Intravenous abciximab reduces major adverse cardiac events in patients with ST-elevation myocardial infarction (STEMI) undergoing primary percutaneous coronary intervention (PCI). Intracoronary abciximab bolus application during PCI results in high local drug concentration, improved perfusion, reduction of infarct size, and less microvascular obstruction.

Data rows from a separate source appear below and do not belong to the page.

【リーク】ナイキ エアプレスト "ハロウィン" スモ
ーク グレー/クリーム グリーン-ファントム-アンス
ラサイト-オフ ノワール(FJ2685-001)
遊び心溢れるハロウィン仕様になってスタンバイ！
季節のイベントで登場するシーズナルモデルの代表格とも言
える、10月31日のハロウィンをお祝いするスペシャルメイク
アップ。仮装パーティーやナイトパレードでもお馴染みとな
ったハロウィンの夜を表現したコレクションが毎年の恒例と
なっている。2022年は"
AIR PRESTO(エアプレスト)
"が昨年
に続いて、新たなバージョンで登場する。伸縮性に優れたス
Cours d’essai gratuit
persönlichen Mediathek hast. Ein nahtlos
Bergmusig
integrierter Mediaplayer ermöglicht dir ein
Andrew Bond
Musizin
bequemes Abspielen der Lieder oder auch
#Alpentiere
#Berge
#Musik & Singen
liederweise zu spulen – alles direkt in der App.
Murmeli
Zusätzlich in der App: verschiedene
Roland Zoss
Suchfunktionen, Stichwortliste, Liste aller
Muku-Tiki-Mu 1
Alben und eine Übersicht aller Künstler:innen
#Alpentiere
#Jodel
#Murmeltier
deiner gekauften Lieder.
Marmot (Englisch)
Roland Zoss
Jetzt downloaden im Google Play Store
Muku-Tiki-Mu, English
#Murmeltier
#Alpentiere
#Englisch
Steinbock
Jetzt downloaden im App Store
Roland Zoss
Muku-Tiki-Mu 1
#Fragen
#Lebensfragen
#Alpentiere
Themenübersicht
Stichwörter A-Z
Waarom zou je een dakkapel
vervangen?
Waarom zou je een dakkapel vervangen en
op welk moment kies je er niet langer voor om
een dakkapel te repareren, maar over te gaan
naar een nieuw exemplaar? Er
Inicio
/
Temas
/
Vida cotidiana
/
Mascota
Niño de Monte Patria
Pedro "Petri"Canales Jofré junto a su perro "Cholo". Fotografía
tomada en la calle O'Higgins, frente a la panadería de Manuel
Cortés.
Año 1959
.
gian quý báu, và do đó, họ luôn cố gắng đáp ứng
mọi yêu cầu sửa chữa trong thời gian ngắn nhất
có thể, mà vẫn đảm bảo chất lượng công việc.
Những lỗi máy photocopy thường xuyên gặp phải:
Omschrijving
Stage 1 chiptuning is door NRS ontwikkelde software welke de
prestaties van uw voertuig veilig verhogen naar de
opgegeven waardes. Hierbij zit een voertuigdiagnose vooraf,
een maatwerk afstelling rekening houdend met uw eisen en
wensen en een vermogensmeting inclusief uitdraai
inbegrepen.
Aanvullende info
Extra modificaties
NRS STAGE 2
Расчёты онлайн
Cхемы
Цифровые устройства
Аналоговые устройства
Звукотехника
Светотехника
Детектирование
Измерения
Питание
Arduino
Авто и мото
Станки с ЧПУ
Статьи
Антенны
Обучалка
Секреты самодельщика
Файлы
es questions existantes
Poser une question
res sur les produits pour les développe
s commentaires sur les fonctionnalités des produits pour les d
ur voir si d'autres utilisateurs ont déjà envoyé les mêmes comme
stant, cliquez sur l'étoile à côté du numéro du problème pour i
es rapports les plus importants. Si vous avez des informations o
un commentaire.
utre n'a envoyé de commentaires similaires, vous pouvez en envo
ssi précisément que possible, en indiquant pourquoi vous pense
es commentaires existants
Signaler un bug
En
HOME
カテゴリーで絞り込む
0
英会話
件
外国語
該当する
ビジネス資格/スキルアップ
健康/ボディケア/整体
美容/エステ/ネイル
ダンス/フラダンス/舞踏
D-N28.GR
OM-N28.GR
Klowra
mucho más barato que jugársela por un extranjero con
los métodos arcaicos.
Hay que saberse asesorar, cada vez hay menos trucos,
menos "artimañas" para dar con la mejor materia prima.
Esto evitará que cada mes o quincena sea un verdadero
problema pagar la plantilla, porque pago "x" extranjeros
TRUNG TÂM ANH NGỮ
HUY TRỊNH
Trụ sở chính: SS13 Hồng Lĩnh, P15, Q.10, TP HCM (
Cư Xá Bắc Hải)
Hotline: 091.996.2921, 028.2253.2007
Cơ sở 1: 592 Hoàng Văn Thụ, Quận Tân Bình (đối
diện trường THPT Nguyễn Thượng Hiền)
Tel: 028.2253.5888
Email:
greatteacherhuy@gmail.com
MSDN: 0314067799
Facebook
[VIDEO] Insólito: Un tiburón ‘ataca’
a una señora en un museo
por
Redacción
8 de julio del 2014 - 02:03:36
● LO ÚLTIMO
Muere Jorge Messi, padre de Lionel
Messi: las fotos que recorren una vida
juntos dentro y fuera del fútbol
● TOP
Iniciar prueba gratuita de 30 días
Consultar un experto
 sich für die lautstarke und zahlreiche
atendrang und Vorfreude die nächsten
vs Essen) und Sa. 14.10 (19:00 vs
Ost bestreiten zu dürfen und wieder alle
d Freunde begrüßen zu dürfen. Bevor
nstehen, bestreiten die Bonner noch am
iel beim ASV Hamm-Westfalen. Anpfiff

The hypothesis of this trial is that abciximab bolus intracoronary in comparison to standard intravenous application will improve the outcome of patients undergoing primary PCI in STEMI. The Abciximab Intracoronary versus intravenously Drug Application in STEMI (AIDA STEMI) study is a 1,912-patient, prospective, multicenter, randomized, open-label, controlled trial. The study is designed to compare the efficacy and safety of intracoronary versus intravenous bolus abciximab administration during primary PCI with subsequent intravenous infusion for 12 hours. Patients will be randomized in a 1:1 fashion to 1 of the 2 treatments. The primary efficacy end point of AIDA STEMI is the composite of all-cause mortality, recurrent MI, or new congestive heart failure within 90 days of randomization. The primary safety outcome assessment will be major bleeding. The AIDA STEMI study addresses important questions regarding the efficacy and safety of intracoronary abciximab bolus administration during primary PCI in patients with STEMI, potentially optimizing the route of administration of glycoprotein IIb/IIIa inhibitors in the catheterization laboratory.